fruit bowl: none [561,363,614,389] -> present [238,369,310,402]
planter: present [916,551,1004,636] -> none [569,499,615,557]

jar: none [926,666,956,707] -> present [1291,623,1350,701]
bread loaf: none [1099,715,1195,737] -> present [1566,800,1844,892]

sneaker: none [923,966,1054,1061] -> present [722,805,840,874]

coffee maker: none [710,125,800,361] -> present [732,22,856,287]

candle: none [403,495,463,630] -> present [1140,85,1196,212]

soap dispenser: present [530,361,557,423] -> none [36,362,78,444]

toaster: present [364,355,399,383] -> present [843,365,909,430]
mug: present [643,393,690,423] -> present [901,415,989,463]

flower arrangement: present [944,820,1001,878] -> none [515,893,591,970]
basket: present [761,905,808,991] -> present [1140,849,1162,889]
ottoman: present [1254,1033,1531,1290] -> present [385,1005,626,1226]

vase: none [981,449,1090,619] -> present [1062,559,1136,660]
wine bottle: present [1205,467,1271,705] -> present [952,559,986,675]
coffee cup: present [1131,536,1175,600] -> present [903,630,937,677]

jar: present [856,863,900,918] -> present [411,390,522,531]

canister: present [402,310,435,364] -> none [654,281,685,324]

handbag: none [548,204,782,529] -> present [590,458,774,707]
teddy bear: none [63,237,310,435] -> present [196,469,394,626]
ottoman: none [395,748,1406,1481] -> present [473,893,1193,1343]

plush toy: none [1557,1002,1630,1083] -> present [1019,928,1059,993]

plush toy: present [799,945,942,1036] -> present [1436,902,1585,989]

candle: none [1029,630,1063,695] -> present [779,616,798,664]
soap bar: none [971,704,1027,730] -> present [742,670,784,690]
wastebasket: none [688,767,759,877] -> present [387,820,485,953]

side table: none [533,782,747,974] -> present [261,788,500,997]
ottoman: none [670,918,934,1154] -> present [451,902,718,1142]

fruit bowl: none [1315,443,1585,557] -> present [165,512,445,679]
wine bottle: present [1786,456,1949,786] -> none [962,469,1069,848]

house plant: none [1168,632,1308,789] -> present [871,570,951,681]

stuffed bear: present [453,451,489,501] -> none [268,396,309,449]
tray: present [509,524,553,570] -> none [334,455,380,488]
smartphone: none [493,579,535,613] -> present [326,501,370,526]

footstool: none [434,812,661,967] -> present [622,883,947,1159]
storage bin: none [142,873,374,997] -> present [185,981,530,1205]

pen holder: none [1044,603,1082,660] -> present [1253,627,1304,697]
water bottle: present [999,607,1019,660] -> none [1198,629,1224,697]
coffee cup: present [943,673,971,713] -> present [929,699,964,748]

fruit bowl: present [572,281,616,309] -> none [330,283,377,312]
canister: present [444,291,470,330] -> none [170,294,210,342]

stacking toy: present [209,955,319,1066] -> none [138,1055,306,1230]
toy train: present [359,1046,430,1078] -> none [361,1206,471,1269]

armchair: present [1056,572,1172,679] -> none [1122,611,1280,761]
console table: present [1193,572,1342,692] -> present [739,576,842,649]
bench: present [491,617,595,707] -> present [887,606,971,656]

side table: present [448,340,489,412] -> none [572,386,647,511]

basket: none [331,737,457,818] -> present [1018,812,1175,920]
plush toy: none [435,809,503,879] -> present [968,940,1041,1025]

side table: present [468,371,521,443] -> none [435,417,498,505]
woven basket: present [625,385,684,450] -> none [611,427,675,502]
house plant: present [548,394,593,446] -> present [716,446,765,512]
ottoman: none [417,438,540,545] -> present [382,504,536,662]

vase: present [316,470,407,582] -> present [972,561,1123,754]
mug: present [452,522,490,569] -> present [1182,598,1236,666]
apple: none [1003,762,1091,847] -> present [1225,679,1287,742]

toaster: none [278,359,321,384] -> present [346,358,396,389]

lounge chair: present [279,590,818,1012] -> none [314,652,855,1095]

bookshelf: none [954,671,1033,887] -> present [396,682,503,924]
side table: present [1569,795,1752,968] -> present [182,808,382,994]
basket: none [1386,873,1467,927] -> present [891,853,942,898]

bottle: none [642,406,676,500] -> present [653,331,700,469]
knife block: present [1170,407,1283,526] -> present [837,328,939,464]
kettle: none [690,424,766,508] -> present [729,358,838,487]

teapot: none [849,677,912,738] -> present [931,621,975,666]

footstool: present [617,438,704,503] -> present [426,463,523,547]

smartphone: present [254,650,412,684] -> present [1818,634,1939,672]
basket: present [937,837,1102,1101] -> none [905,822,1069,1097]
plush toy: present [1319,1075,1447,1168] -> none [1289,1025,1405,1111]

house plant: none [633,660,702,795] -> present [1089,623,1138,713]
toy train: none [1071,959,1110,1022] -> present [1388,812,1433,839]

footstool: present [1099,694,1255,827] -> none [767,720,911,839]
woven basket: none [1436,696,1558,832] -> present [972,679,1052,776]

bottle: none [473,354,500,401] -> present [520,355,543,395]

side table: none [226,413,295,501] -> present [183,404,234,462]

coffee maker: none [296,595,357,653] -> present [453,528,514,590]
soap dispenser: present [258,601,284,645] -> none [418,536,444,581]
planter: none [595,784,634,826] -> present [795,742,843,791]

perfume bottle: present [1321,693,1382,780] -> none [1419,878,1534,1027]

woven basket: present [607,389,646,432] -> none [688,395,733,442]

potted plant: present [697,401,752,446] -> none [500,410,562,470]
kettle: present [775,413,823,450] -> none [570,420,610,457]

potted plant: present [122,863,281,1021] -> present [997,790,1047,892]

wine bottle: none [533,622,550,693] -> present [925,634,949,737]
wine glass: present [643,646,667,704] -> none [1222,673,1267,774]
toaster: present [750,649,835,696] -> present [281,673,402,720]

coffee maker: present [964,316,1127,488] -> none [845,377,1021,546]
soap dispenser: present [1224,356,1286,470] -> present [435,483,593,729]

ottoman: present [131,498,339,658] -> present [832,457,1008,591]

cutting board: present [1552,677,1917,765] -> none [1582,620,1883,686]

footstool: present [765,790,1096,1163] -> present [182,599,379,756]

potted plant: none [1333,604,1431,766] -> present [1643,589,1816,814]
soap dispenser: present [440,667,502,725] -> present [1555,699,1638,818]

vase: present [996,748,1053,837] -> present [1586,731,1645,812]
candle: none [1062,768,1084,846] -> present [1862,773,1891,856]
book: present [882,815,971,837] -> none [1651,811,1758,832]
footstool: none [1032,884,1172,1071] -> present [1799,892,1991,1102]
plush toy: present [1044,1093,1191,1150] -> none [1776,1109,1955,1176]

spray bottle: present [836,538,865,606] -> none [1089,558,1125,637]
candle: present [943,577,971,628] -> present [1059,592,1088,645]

####################

- [Problem statement]: Return, with no change at all, every line in the entries above from the line containing "stuffed bear: present" through the line containing "footstool: present [617,438,704,503]".

- [Solution for this problem]:
stuffed bear: present [453,451,489,501] -> none [268,396,309,449]
tray: present [509,524,553,570] -> none [334,455,380,488]
smartphone: none [493,579,535,613] -> present [326,501,370,526]

footstool: none [434,812,661,967] -> present [622,883,947,1159]
storage bin: none [142,873,374,997] -> present [185,981,530,1205]

pen holder: none [1044,603,1082,660] -> present [1253,627,1304,697]
water bottle: present [999,607,1019,660] -> none [1198,629,1224,697]
coffee cup: present [943,673,971,713] -> present [929,699,964,748]

fruit bowl: present [572,281,616,309] -> none [330,283,377,312]
canister: present [444,291,470,330] -> none [170,294,210,342]

stacking toy: present [209,955,319,1066] -> none [138,1055,306,1230]
toy train: present [359,1046,430,1078] -> none [361,1206,471,1269]

armchair: present [1056,572,1172,679] -> none [1122,611,1280,761]
console table: present [1193,572,1342,692] -> present [739,576,842,649]
bench: present [491,617,595,707] -> present [887,606,971,656]

side table: present [448,340,489,412] -> none [572,386,647,511]

basket: none [331,737,457,818] -> present [1018,812,1175,920]
plush toy: none [435,809,503,879] -> present [968,940,1041,1025]

side table: present [468,371,521,443] -> none [435,417,498,505]
woven basket: present [625,385,684,450] -> none [611,427,675,502]
house plant: present [548,394,593,446] -> present [716,446,765,512]
ottoman: none [417,438,540,545] -> present [382,504,536,662]

vase: present [316,470,407,582] -> present [972,561,1123,754]
mug: present [452,522,490,569] -> present [1182,598,1236,666]
apple: none [1003,762,1091,847] -> present [1225,679,1287,742]

toaster: none [278,359,321,384] -> present [346,358,396,389]

lounge chair: present [279,590,818,1012] -> none [314,652,855,1095]

bookshelf: none [954,671,1033,887] -> present [396,682,503,924]
side table: present [1569,795,1752,968] -> present [182,808,382,994]
basket: none [1386,873,1467,927] -> present [891,853,942,898]

bottle: none [642,406,676,500] -> present [653,331,700,469]
knife block: present [1170,407,1283,526] -> present [837,328,939,464]
kettle: none [690,424,766,508] -> present [729,358,838,487]

teapot: none [849,677,912,738] -> present [931,621,975,666]

footstool: present [617,438,704,503] -> present [426,463,523,547]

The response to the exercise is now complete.